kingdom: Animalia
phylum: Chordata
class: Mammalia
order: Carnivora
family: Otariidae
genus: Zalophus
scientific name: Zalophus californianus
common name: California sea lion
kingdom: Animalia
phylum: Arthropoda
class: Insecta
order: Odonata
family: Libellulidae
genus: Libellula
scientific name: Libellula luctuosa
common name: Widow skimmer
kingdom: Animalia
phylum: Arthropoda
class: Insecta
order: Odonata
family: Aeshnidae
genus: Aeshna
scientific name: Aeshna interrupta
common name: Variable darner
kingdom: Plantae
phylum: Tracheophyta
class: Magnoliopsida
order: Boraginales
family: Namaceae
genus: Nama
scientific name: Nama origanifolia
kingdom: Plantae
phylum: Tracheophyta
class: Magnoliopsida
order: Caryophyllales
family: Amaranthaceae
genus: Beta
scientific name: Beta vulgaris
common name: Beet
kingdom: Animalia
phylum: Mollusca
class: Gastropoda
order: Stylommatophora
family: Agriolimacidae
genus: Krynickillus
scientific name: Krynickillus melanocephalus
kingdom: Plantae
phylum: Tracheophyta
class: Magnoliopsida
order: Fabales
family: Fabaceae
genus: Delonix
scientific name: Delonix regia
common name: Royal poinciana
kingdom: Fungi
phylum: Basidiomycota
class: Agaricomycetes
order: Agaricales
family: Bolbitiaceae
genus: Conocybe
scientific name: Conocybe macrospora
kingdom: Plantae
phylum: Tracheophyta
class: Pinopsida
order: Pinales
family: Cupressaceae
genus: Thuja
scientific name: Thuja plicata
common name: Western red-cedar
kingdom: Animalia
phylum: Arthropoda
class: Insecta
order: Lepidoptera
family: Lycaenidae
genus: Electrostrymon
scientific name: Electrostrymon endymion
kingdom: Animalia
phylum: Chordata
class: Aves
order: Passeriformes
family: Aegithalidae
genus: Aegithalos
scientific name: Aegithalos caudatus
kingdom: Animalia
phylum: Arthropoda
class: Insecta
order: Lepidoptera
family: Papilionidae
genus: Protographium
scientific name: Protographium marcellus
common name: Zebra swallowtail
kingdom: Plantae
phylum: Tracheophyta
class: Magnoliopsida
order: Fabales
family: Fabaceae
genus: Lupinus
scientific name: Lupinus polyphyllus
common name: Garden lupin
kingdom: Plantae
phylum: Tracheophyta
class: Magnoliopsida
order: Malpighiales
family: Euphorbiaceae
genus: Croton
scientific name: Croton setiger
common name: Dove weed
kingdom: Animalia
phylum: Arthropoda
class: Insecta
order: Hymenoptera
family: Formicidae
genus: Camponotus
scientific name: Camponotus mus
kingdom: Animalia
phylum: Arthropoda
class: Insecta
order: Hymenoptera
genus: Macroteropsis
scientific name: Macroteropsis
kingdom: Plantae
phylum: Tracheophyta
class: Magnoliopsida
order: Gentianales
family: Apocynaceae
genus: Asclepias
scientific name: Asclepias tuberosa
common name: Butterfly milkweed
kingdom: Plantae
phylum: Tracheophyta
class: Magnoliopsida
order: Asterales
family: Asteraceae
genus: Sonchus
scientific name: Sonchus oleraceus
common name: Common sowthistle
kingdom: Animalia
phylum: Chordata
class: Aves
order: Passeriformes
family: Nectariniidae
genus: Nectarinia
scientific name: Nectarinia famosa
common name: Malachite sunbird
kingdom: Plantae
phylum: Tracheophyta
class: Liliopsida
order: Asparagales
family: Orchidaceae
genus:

────

Short exercise. Rewrite the lines of all the entries above with "common name" swapped for "vernacular name" each time it occurs, and leave everything else the same.

Answer to the exercise.
kingdom: Animalia
phylum: Chordata
class: Mammalia
order: Carnivora
family: Otariidae
genus: Zalophus
scientific name: Zalophus californianus
vernacular name: California sea lion
kingdom: Animalia
phylum: Arthropoda
class: Insecta
order: Odonata
family: Libellulidae
genus: Libellula
scientific name: Libellula luctuosa
vernacular name: Widow skimmer
kingdom: Animalia
phylum: Arthropoda
class: Insecta
order: Odonata
family: Aeshnidae
genus: Aeshna
scientific name: Aeshna interrupta
vernacular name: Variable darner
kingdom: Plantae
phylum: Tracheophyta
class: Magnoliopsida
order: Boraginales
family: Namaceae
genus: Nama
scientific name: Nama origanifolia
kingdom: Plantae
phylum: Tracheophyta
class: Magnoliopsida
order: Caryophyllales
family: Amaranthaceae
genus: Beta
scientific name: Beta vulgaris
vernacular name: Beet
kingdom: Animalia
phylum: Mollusca
class: Gastropoda
order: Stylommatophora
family: Agriolimacidae
genus: Krynickillus
scientific name: Krynickillus melanocephalus
kingdom: Plantae
phylum: Tracheophyta
class: Magnoliopsida
order: Fabales
family: Fabaceae
genus: Delonix
scientific name: Delonix regia
vernacular name: Royal poinciana
kingdom: Fungi
phylum: Basidiomycota
class: Agaricomycetes
order: Agaricales
family: Bolbitiaceae
genus: Conocybe
scientific name: Conocybe macrospora
kingdom: Plantae
phylum: Tracheophyta
class: Pinopsida
order: Pinales
family: Cupressaceae
genus: Thuja
scientific name: Thuja plicata
vernacular name: Western red-cedar
kingdom: Animalia
phylum: Arthropoda
class: Insecta
order: Lepidoptera
family: Lycaenidae
genus: Electrostrymon
scientific name: Electrostrymon endymion
kingdom: Animalia
phylum: Chordata
class: Aves
order: Passeriformes
family: Aegithalidae
genus: Aegithalos
scientific name: Aegithalos caudatus
kingdom: Animalia
phylum: Arthropoda
class: Insecta
order: Lepidoptera
family: Papilionidae
genus: Protographium
scientific name: Protographium marcellus
vernacular name: Zebra swallowtail
kingdom: Plantae
phylum: Tracheophyta
class: Magnoliopsida
order: Fabales
family: Fabaceae
genus: Lupinus
scientific name: Lupinus polyphyllus
vernacular name: Garden lupin
kingdom: Plantae
phylum: Tracheophyta
class: Magnoliopsida
order: Malpighiales
family: Euphorbiaceae
genus: Croton
scientific name: Croton setiger
vernacular name: Dove weed
kingdom: Animalia
phylum: Arthropoda
class: Insecta
order: Hymenoptera
family: Formicidae
genus: Camponotus
scientific name: Camponotus mus
kingdom: Animalia
phylum: Arthropoda
class: Insecta
order: Hymenoptera
genus: Macroteropsis
scientific name: Macroteropsis
kingdom: Plantae
phylum: Tracheophyta
class: Magnoliopsida
order: Gentianales
family: Apocynaceae
genus: Asclepias
scientific name: Asclepias tuberosa
vernacular name: Butterfly milkweed
kingdom: Plantae
phylum: Tracheophyta
class: Magnoliopsida
order: Asterales
family: Asteraceae
genus: Sonchus
scientific name: Sonchus oleraceus
vernacular name: Common sowthistle
kingdom: Animalia
phylum: Chordata
class: Aves
order: Passeriformes
family: Nectariniidae
genus: Nectarinia
scientific name: Nectarinia famosa
vernacular name: Malachite sunbird
kingdom: Plantae
phylum: Tracheophyta
class: Liliopsida
order: Asparagales
family: Orchidaceae
genus:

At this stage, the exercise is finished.